Australian fashion designer

Katie Jane Taylor (née Perry) is an Australian fashion designer. Her label began in the Paddington Markets, and continued with a shop in Sydney.

==Life and career==
Perry was born in Camden, London, England. In early years, after the separation of her parents, she traveled with her mother and her mother's partner, and lived on four continents (Asia, Europe, Africa and Australia). She now lives in Sydney.

Her mother worked closely with the Benetton brothers before launching her own label in the 1970s, dressing those such as Diana, Princess of Wales and Paul McCartney.

Perry studied at FBI Fashion College in Glebe, Sydney. She chose to have the collection made in Australia, using Australian jersey fabric.

In September 2008, Perry submitted a trademark application for her label, which was formally approved as trademark number 1264761 in the Australian Official Journal of Trademarks, on 29 January 2009. In June 2009, she launched the Katie Perry Studio in Mosman, a suburb of Sydney.

==Name conflict==
In June 2009, a Brisbane firm of intellectual property lawyers, Fisher Adams Kelly, acting for the American singer Katy Perry, applied to IP Australia to oppose the new trademark, on the basis of a similarity of names. A hearing with IP Australia was called for 10 July 2009, at which they were to seek an extension of the normal three-month time limit within which they may oppose a new trademark.

Some media reports have described this application as a "lawsuit". However, the application to IP Australia is not a lawsuit, and Katy Perry has denied the reports of lawsuits on her blog.

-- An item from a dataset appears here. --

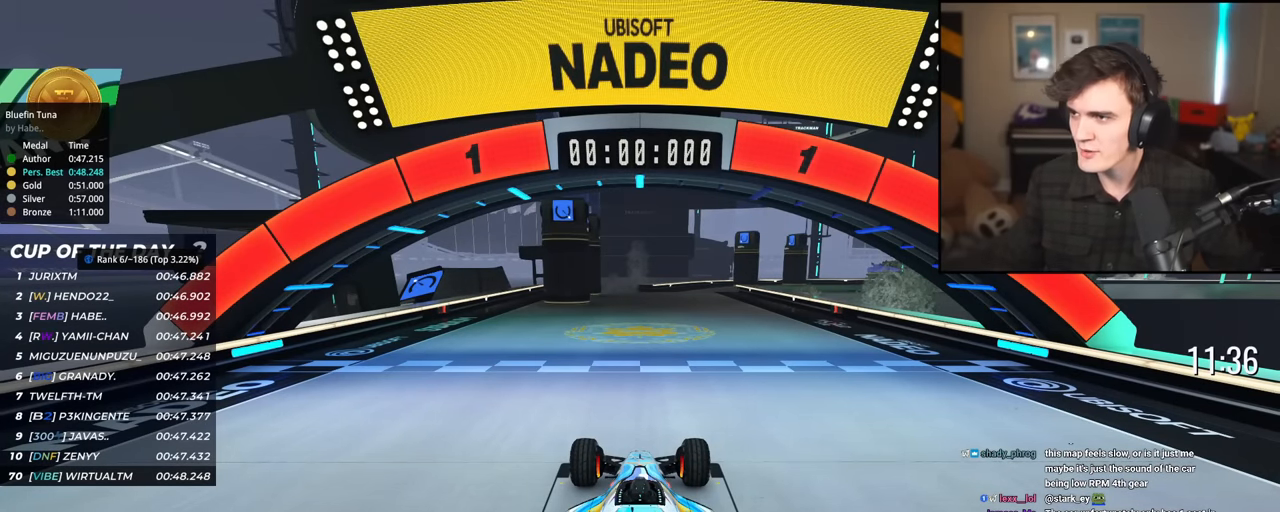
{"keys": ["up"], "events": []}
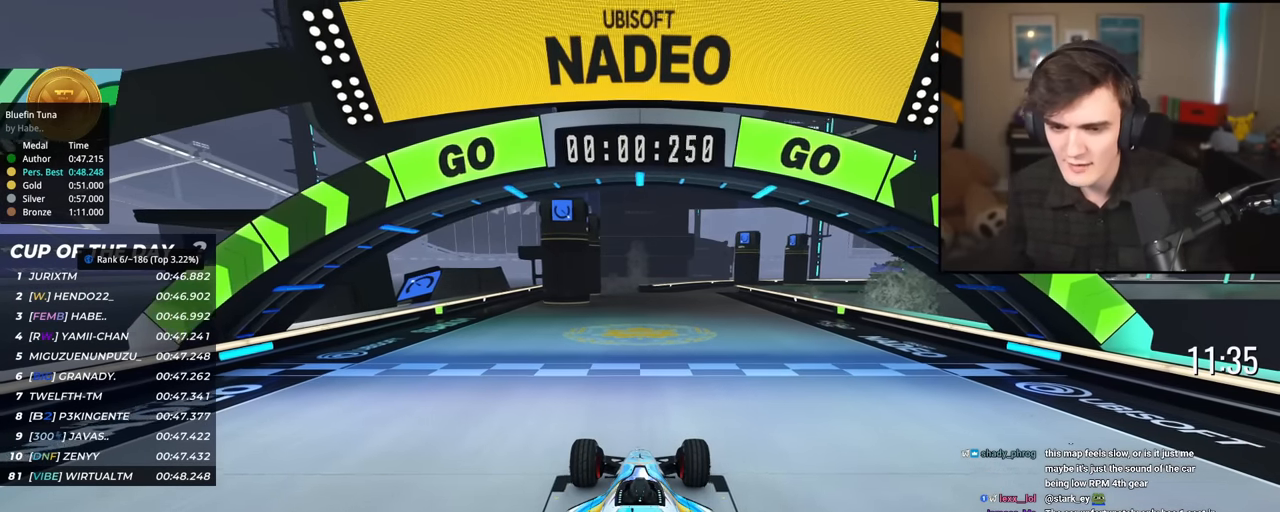
{"keys": ["up"], "events": []}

On 29 June 2009, Katie Perry posted a personal message to Katy Perry the singer as a video on YouTube, seeking to get past the lawyers and interact directly between the two Perrys, asking that they can both pursue their dreams and wishing the singer well for her upcoming Australian tour. At a hearing with IP Australia on 10 July 2009, the singer's legal team withdrew their opposition to the Katie Perry trademark.

In October 2019, Perry initiated legal proceedings against the singer for trade mark infringement in Australia. Perry claims that the singer has ignored her rights in respect of her registered Australian trade mark, and despite being fully aware of those rights, the singer has been using "Katy Perry" as a trade mark in Australia to sell clothes and other goods of the same description. Katie Perry alleged that the singer's mark "Katy Perry" is substantially identical or deceptively similar to her mark "Katie Perry" which is registered in class 25 for clothes, and thus, that the singer has infringed her registered trade mark.

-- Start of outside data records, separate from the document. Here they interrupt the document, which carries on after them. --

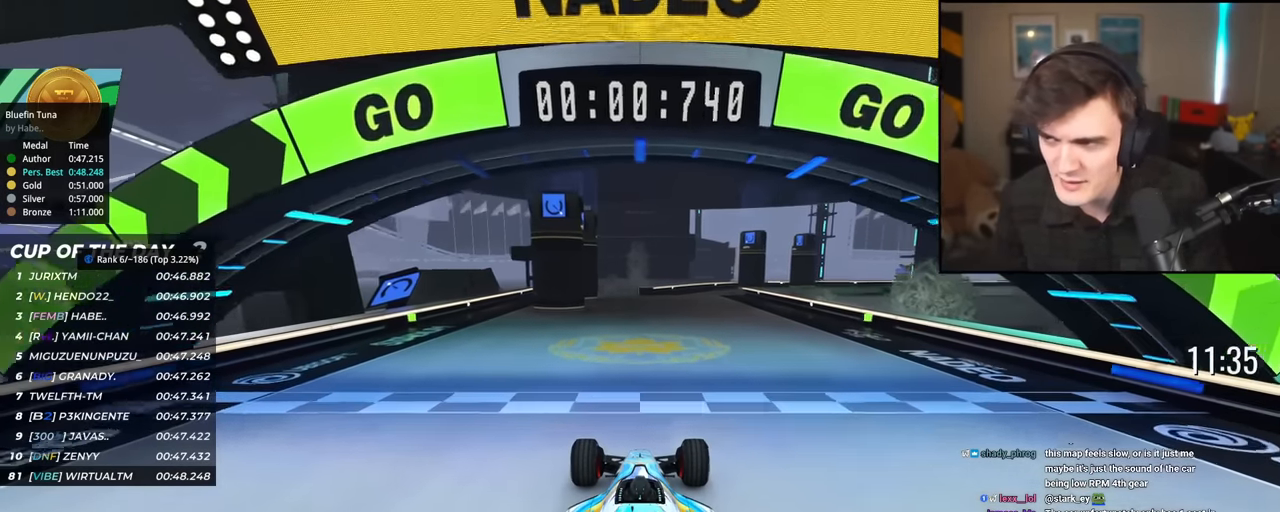
{"keys": ["up"], "events": []}
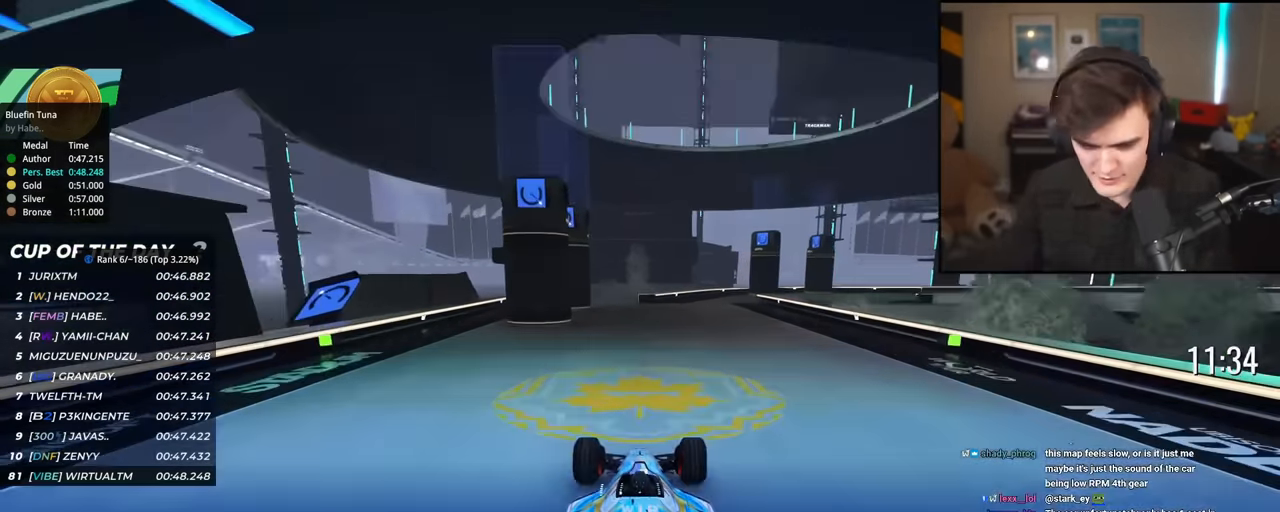
{"keys": ["up"], "events": [[300, "right", "down"], [350, "right", "up"]]}
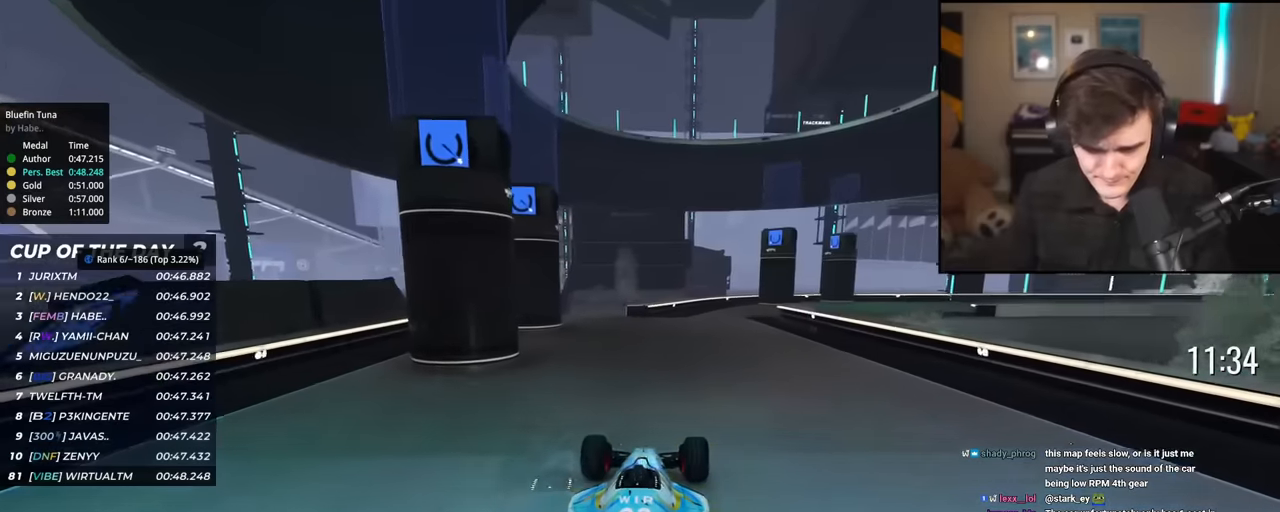
{"keys": ["up"], "events": [[367, "right", "down"], [500, "right", "up"]]}
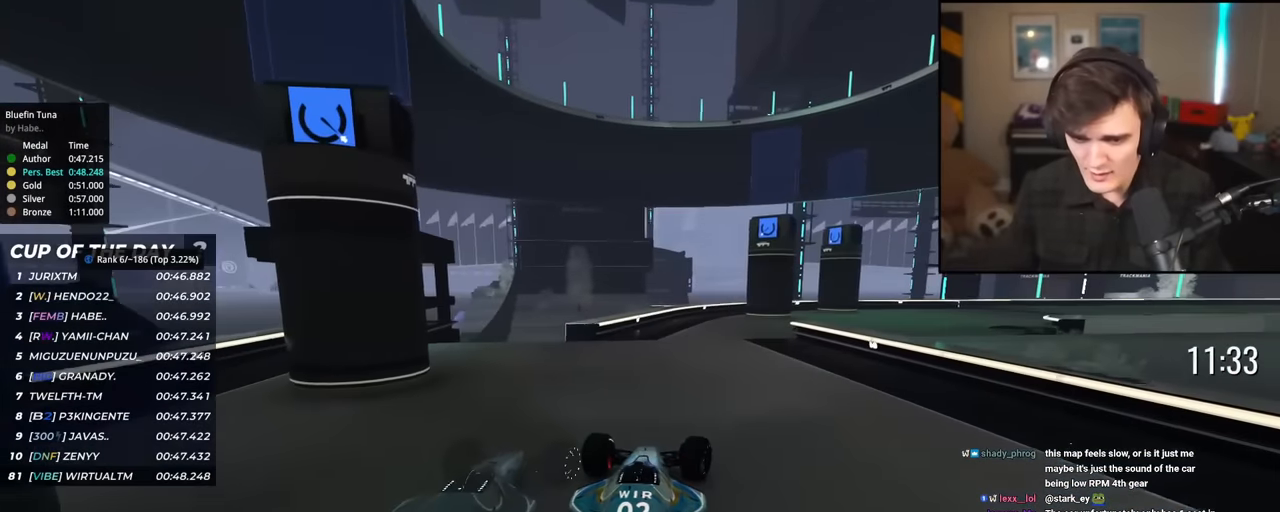
{"keys": ["right", "up"], "events": [[284, "right", "down"], [384, "right", "up"], [484, "right", "down"]]}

In April 2023, the Federal Court of Australia published its decision in which it found the singer infringed on the Katie Perry trademark in Australia. On 14 June 2023, it was reported that Katy Perry and her firms filed their appeal relating to the decision. On 22 November 2024, Katy won her appeal to the Full Court of the Federal Court of Australia, with Katie's trademark potentially being canceled.

However, in March 2026 the High Court of Australia upheld the conclusion that Katy Perry had persistently violated Katie's trademark. In a majority decision, the High Court found that Katie's trademark was not likely to harm the singer's reputation or cause confusion, and costs were awarded to Katie.